A delegada Marília Ferreira Alencar, da Polícia Federal (PF), foi denunciada pela Procuradoria-Geral da República (PGR) por atuar na organização de blitzes em diversas partes do país no dia 30 de outubro de 2022, durante o segundo turno, na tentativa de impedir que eleitores do então candidato à presidência, Luiz Inácio Lula da Silva (PT), chegassem aos seus locais de votação.
De acordo com conversas investigadas pela PGR em denúncia divulgada nesta terça-feira (18), o órgão concluiu que a ex-subsecretária de Segurança Pública do Distrito Federal (DF) integrou uma organização criminosa cujo intuito era manter o então presidente Jair Bolsonaro (PL) no poder. Os detalhes foram divulgados nesta sexta-feira (21) pelo portal Metrópoles.
Segundo mensagens trocadas pelo celular logo após o primeiro turno de 2022, a delegada solicitou uma pesquisa com os locais onde Lula teve uma votação expressiva visando coordenar estratégias para interferir no resultado das eleições.
Alencar era diretora de Inteligência do Ministério da Justiça durante a gestão de Anderson Torres, que também foi denunciado pela PGR por participar da tentativa de golpe de Estado. Em um grupo com colegas da pasta e da PF, ela escreveu, quatro dias após o primeiro turno: “[Em] Belford Roxo (RJ), o prefeito é vermelho. Precisa reforçar PF. Menos 25.000 votos no 9 [nine (nove, em inglês), termo usado para se referir a Lula]”.
“Pelotas [RS] foi 52×36 [%] pro Lula. 202 mil habitantes”, postou na conversa. “Os caras têm que rodar essas bases”. Em resposta, o delegado da PF e colega no Ministério da Justiça, Fernando de Souza, recomenda o envio de equipes ao Rio Grande do Sul, onde “tem muito eleitor do PT”.
A 15 dias do segundo turno, o coordenador de operações Leo Garrido anunciou no grupo a finalização dos planos para Bahia, Ceará e Pernambuco, estados do Nordeste com número expressivo de votos em Lula.
“Desvio de finalidade das ações policiais”

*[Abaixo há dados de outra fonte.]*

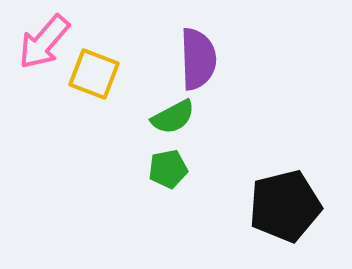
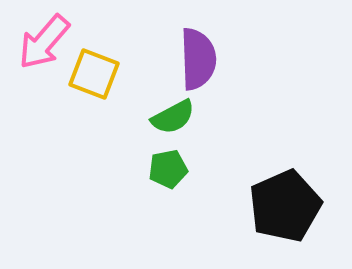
black pentagon: rotated 10 degrees counterclockwise
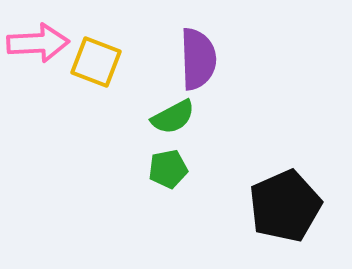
pink arrow: moved 6 px left, 1 px down; rotated 134 degrees counterclockwise
yellow square: moved 2 px right, 12 px up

As informações sobre os votos nas eleições presidenciais, organizadas em uma planilha pela delegada, segundo a PGR, “foram acolhidas por Silvinei Vasques [diretor-geral da Polícia Rodoviária Federal à época], que direcionou os recursos da PRF para o objetivo de inviabilizar ilicitamente que Jair Bolsonaro perdesse o poder”.

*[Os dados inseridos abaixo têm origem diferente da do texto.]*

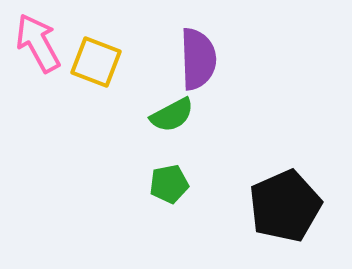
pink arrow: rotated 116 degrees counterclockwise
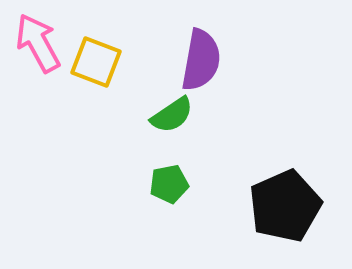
purple semicircle: moved 3 px right, 1 px down; rotated 12 degrees clockwise
green semicircle: rotated 6 degrees counterclockwise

Segundo a PGR, a investigação deixa “claro o desvio de finalidade das ações policiais do grupo, orientadas ao propósito comum dos integrantes da organização criminosa de impedir, também mediante o emprego de atitudes de força, que o candidato agora denunciado fosse afastado do Poder”.
“Esses e tantos outros diálogos revelam intensa coordenação de estratégias para interferência no pleito. As investigações revelaram, afinal, uma forte rede de comunicações desenvolvida pelos denunciados, com evidências de reuniões e decisões tomadas para garantir, por meio de ações conjuntas, apoiadas na força até policial, a vitória de Jair Bolsonaro. A análise das comunicações confirma o esforço incessante, crescente e coordenado para manipular o processo eleitoral – não somente pelas narrativas infundadas de fraude, mas também pelo empenho de força material impeditiva do acesso de presumidos eleitores do adversário às urnas temidas”, completa a denúncia.
Atos golpistas de 8 de janeiro
Após a derrota nas urnas, apesar dos esforços do grupo, a denúncia da PGR aponta que as tentativas para manter Bolsonaro na presidência desembocaram em outras estratégias, como os atos terroristas de 8 de janeiro, em Brasília (DF). Na ocasião, Alencar e Souza integravam a Secretaria de Segurança Pública do DF, responsável por monitorar as ações antidemocráticas.
A denúncia destaca a “inércia” do órgão distrital já que, Alencar, então subsecretária de Inteligência, informada das movimentações golpistas por volta do meio-dia, apenas às 16h50 enviou uma mensagem ao grupo que coordenava a operação de segurança naquele dia, dizendo que a Força Nacional estava a caminho.
Defesa da delegada
Procurada pelo Metrópoles, a defesa de Marília Alencar declarou que a delegada cumpria suas atribuições como diretora de Inteligência do Ministério da Justiça, determinando a coleta e a análise de dados acerca de possíveis crimes eleitorais, o que não implicaria em qualquer tentativa de intervenção nas eleições de 2022.
“Da mesma maneira, ao exercer a função de subsecretária de Inteligência da Secretaria de Segurança Pública do Distrito Federal (SSP-DF) há apenas três dias, [Alencar] atuou para prevenir os atos de 8 de janeiro de 2023, o que será demonstrado por seus advogados”, completou a defesa, em nota.